Like Odysseus’ sulphur, chlorine was also soon recommended in the fight against infection and disease. The gas was awkward to administer, however, and always unpleasant, and for a long time was not a popular treatment. It was the devastating epidemic of influenza immediately after the First World War that helped to make chlorine acceptable–a double irony since the gas so recently used for killing men was not actually effective against the flu virus. When Calvin Coolidge, the most inert of American presidents, underwent chlorine-inhalation therapy for a cold over three days in 1924, the Washington Post headlined: ‘chlorine gas, war annihilator, aids president’s cold. Coolidge Much Relieved After 50 Minutes in Airtight Chamber.’ Over-the-counter chlorine remedies began to proliferate. One ointment, Chlor
ine Respirine, applied to the nostrils ‘liberated pure chlorine gas’. The product advertising burbled: ‘Its discovery is, in fact, one of the greatest triumphs of science.’ In 1925, the president’s health presumably restored, the Post joyously drew the bigger picture: ‘Chlorine to save more lives a year than its war toll.’

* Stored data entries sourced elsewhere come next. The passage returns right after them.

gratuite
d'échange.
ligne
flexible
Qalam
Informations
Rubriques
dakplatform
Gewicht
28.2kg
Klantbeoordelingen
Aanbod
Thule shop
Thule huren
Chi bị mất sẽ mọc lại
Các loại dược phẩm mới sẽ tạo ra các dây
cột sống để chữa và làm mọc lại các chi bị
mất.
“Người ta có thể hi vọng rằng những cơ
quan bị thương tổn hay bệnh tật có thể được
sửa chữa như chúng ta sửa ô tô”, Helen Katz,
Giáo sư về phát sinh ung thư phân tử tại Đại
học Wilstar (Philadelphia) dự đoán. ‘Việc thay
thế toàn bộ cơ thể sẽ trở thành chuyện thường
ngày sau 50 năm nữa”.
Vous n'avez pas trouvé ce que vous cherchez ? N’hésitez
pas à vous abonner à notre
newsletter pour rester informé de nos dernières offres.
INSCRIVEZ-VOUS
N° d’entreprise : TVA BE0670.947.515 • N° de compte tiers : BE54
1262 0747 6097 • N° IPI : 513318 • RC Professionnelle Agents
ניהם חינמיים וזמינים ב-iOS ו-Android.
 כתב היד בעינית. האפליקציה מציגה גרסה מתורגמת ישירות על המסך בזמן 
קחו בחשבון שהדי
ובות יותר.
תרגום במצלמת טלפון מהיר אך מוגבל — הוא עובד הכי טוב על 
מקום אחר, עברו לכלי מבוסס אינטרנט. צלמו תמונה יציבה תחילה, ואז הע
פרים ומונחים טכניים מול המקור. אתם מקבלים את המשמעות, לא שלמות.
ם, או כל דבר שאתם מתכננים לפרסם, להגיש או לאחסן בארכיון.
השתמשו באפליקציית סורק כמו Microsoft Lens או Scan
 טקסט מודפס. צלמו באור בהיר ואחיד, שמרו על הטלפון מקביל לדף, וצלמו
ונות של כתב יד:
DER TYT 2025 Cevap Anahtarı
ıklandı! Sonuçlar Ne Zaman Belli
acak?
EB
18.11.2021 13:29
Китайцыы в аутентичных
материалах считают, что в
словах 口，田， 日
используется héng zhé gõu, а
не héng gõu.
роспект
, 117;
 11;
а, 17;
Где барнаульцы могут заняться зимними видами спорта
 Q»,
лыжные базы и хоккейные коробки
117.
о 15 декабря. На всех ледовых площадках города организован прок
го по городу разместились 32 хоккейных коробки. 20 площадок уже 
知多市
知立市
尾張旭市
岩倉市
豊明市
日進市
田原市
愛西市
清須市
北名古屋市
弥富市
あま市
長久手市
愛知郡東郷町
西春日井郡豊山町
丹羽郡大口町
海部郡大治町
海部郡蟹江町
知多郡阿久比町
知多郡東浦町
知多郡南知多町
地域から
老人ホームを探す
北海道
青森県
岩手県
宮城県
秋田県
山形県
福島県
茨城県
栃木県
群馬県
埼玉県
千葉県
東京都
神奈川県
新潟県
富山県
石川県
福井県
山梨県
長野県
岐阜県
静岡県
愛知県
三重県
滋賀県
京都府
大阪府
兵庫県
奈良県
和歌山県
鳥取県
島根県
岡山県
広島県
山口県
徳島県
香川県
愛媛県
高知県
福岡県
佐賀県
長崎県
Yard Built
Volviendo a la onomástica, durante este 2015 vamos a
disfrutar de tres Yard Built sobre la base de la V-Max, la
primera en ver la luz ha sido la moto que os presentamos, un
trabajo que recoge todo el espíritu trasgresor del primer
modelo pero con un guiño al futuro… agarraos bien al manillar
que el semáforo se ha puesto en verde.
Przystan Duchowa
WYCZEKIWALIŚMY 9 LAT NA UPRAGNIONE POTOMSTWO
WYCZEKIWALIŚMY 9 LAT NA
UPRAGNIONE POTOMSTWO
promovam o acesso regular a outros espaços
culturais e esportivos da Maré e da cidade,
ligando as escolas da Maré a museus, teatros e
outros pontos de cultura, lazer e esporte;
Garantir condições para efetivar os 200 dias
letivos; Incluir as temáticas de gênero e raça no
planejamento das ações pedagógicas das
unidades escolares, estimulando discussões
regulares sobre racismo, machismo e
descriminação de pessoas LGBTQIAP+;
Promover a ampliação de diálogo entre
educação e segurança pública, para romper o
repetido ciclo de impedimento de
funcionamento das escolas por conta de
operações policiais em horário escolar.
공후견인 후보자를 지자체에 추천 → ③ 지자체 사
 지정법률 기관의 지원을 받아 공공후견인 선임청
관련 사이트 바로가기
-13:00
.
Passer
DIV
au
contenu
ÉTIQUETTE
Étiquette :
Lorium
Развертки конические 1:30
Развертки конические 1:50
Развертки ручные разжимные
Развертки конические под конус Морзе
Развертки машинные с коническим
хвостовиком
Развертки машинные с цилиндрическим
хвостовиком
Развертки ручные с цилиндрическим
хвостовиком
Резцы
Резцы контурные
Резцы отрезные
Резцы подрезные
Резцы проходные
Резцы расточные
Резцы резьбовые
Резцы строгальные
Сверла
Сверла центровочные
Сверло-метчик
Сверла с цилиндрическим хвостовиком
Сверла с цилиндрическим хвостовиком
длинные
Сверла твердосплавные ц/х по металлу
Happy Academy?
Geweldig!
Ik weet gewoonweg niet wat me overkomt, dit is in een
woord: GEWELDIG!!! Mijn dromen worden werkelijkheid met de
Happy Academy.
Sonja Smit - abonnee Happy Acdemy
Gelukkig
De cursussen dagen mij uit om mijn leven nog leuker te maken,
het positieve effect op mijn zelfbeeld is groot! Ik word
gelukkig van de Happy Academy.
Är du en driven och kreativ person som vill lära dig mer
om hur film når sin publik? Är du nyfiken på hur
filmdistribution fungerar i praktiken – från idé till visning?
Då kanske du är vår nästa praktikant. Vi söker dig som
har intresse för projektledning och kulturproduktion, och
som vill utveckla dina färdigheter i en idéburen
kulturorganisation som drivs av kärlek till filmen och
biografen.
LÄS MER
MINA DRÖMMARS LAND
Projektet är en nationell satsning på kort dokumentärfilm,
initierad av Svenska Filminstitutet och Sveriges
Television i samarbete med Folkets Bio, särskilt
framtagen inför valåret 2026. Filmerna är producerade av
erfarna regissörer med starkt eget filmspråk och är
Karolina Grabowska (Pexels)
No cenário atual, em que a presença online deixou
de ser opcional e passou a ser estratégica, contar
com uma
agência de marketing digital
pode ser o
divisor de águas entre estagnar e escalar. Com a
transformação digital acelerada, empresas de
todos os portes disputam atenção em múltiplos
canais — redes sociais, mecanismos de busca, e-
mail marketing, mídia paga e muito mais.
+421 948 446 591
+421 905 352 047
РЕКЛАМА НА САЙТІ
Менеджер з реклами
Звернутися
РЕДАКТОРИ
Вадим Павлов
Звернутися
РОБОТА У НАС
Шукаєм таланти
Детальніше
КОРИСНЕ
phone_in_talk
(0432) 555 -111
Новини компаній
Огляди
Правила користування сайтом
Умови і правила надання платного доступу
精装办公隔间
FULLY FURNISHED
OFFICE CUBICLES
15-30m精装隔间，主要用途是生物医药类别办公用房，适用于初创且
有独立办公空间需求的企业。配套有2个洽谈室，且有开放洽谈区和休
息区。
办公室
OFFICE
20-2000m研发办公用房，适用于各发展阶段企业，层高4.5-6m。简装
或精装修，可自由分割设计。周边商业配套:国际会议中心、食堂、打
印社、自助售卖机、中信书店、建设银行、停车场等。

I am indebted for some of these insights into chlorine’s properties to an unusual book that is in effect a biography of the element, but is more notable as the permanent record of an intriguing pedagogical experiment. Two lecturers in the history of science at University College London asked their undergraduate students each to explore a different aspect of chlorine’s life ‘in science, medicine, technology and war’. The project was completed over several years, with students inheriting work from their predecessors, adding to it and improving it little by little until a unique chemical commonplace book had been built up. The copy I borrowed from the library had never been opened. Was it just fancy that I sensed a whiff of chlorine rising from its fresh bleached pages?*
‘Humanitarian nonsense’
In Stanley Kubrick’s blackest of black comedies, Dr. Strangelove, the paranoid American general Jack D. Ripper, holed up on Burpelson Air Force Base, under siege by his own men, finally reveals to the hapless RAF officer Lionel Mandrake why he has launched the nuclear attack on the Soviet Union that will lead by the end of the film to the destruction of human civilization. ‘Do you realize,’ he says, chewing mightily on his cigar, ‘that fluoridation is the most monstrously conceived and dangerous communist plot we have ever had to face?’ Ripper, it should be said, is driven by a pathological fear of contamination of his ‘precious bodily fluids’, something that first came to him ‘during the physical act of love’. As machine-gun fire rakes through his office, he explains that fluoridation began in 1946: ‘How does that coincide with your post-war Commie conspiracy? Mandrake, do you realize that in addition to fluoridating water, why, there are studies under way to fluoridate salt, flour, fruit juices, soup, sugar, milk, ice cream? Ice cream, Mandrake, children’s ice cream.’